*JOB ITEM*
The entries shown here must be retyped in full, with no pictures included.

*Records excerpted from a collection*
=====

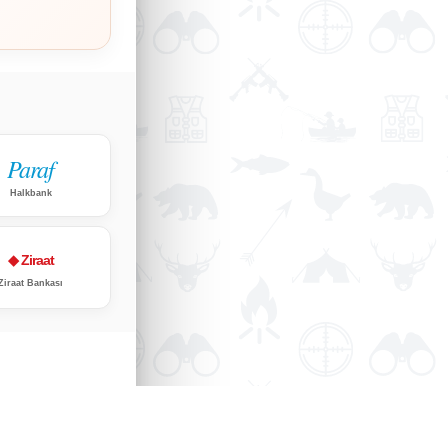
Paraf
Halkbank
◆ Ziraat
Ziraat Bankası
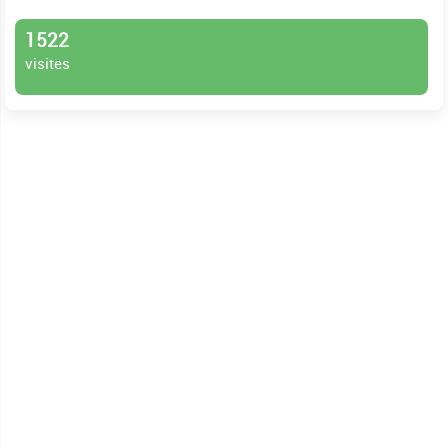
1522
visites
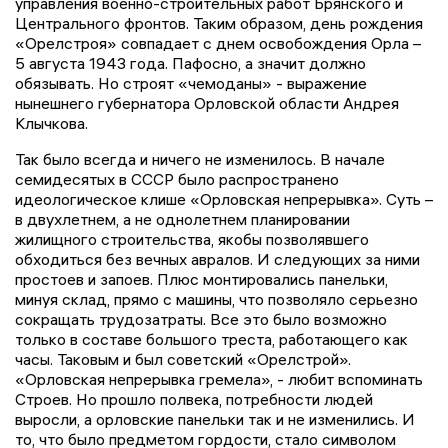
управления военно-строительных работ Брянского и
Центрального фронтов. Таким образом, день рождения
«Орелстроя» совпадает с днем освобождения Орла –
5 августа 1943 года. Пафосно, а значит должно
обязывать. Но строят «чемоданы» - выражение
нынешнего губернатора Орловской области Андрея
Клычкова.
Так было всегда и ничего не изменилось. В начале
семидесятых в СССР было распространено
идеологическое клише «Орловская непрерывка». Суть –
в двухлетнем, а не однолетнем планировании
жилищного строительства, якобы позволявшего
обходиться без вечных авралов. И следующих за ними
простоев и запоев. Плюс монтировались панельки,
минуя склад, прямо с машины, что позволяло серьезно
сокращать трудозатраты. Все это было возможно
только в составе большого треста, работающего как
часы. Таковым и был советский «Орелстрой».
«Орловская непрерывка гремела», - любит вспоминать
Строев. Но прошло полвека, потребности людей
выросли, а орловские панельки так и не изменились. И
то, что было предметом гордости, стало символом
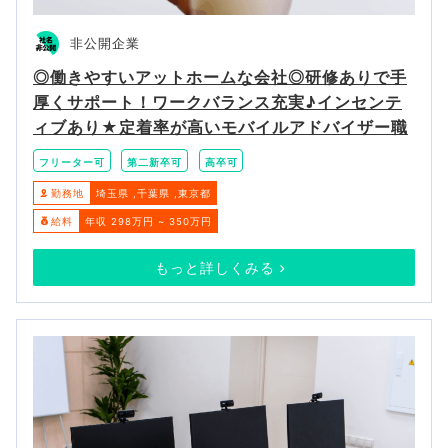
非公開企業
◎働きやすいアットホームな会社◎研修ありで手
厚くサポート！ワークバランス充実♪インセンテ
ィブあり★定着率が高いモバイルアドバイザー職
フリーター可
第二新卒可
高卒可
勤務地
埼玉県
千葉県
東京都
給料
年収 298万円 ~ 350万円
もっと詳しくみる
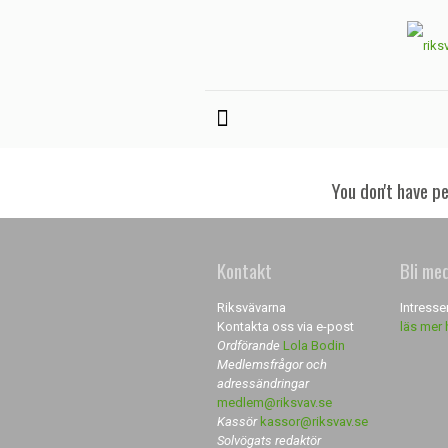
You don't have p
Kontakt
Bli me
Riksvävarna
Intresse
Kontakta oss via e-post
läs mer 
Ordförande
Lola Bodin
Medlemsfrågor och
adressändringar
medlem@riksvav.se
Kassör
kassor@riksvav.se
Solvögats redaktör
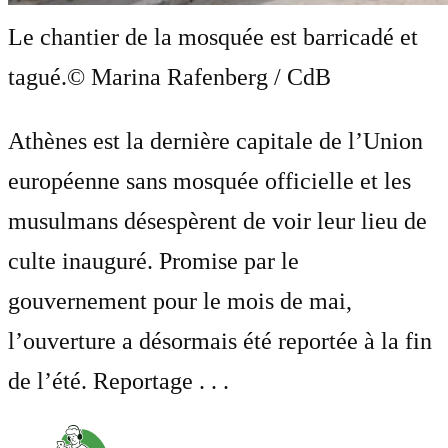
Le chantier de la mosquée est barricadé et
tagué.
© Marina Rafenberg / CdB
Athènes est la dernière capitale de l’Union
européenne sans mosquée officielle et les
musulmans désespèrent de voir leur lieu de
culte inauguré. Promise par le
gouvernement pour le mois de mai,
l’ouverture a désormais été reportée à la fin
de l’été. Reportage . . .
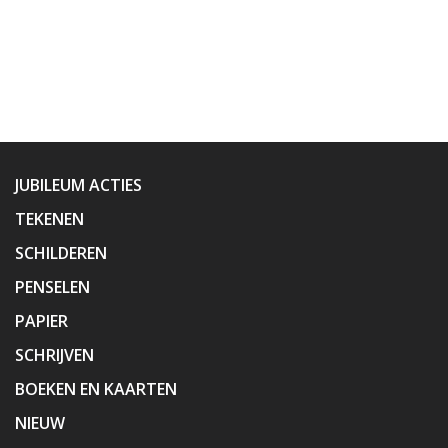
JUBILEUM ACTIES
TEKENEN
SCHILDEREN
PENSELEN
PAPIER
SCHRIJVEN
BOEKEN EN KAARTEN
NIEUW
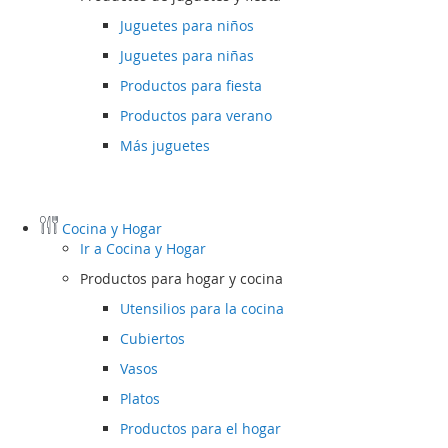
Juguetes para niños
Juguetes para niñas
Productos para fiesta
Productos para verano
Más juguetes
Cocina y Hogar
Ir a
Cocina y Hogar
Productos para hogar y cocina
Utensilios para la cocina
Cubiertos
Vasos
Platos
Productos para el hogar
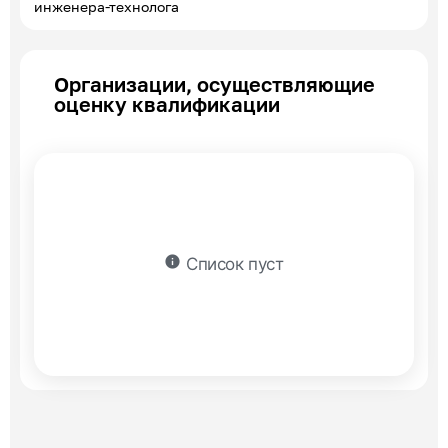
инженера-технолога
Организации, осуществляющие
оценку квалификации
info
Список пуст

=====

*TASK RESULT*
Paraf
Halkbank
◆ Ziraat
Ziraat Bankası
1522
visites
управления военно-строительных работ Брянского и
Центрального фронтов. Таким образом, день рождения
«Орелстроя» совпадает с днем освобождения Орла –
5 августа 1943 года. Пафосно, а значит должно
обязывать. Но строят «чемоданы» - выражение
нынешнего губернатора Орловской области Андрея
Клычкова.
Так было всегда и ничего не изменилось. В начале
семидесятых в СССР было распространено
идеологическое клише «Орловская непрерывка». Суть –
в двухлетнем, а не однолетнем планировании
жилищного строительства, якобы позволявшего
обходиться без вечных авралов. И следующих за ними
простоев и запоев. Плюс монтировались панельки,
минуя склад, прямо с машины, что позволяло серьезно
сокращать трудозатраты. Все это было возможно
только в составе большого треста, работающего как
часы. Таковым и был советский «Орелстрой».
«Орловская непрерывка гремела», - любит вспоминать
Строев. Но прошло полвека, потребности людей
выросли, а орловские панельки так и не изменились. И
то, что было предметом гордости, стало символом
非公開企業
◎働きやすいアットホームな会社◎研修ありで手
厚くサポート！ワークバランス充実♪インセンテ
ィブあり★定着率が高いモバイルアドバイザー職
フリーター可
第二新卒可
高卒可
勤務地
埼玉県
千葉県
東京都
給料
年収 298万円 ~ 350万円
もっと詳しくみる
You don't have p
Kontakt
Bli me
Riksvävarna
Intresse
Kontakta oss via e-post
läs mer 
Ordförande
Lola Bodin
Medlemsfrågor och
adressändringar
medlem@riksvav.se
Kassör
kassor@riksvav.se
Solvögats redaktör
Le chantier de la mosquée est barricadé et
tagué.
© Marina Rafenberg / CdB
Athènes est la dernière capitale de l’Union
européenne sans mosquée officielle et les
musulmans désespèrent de voir leur lieu de
culte inauguré. Promise par le
gouvernement pour le mois de mai,
l’ouverture a désormais été reportée à la fin
de l’été. Reportage . . .
JUBILEUM ACTIES
TEKENEN
SCHILDEREN
PENSELEN
PAPIER
SCHRIJVEN
BOEKEN EN KAARTEN
NIEUW
Juguetes para niños
Juguetes para niñas
Productos para fiesta
Productos para verano
Más juguetes
Cocina y Hogar
Ir a
Cocina y Hogar
Productos para hogar y cocina
Utensilios para la cocina
Cubiertos
Vasos
Platos
Productos para el hogar
инженера-технолога
Организации, осуществляющие
оценку квалификации
info
Список пуст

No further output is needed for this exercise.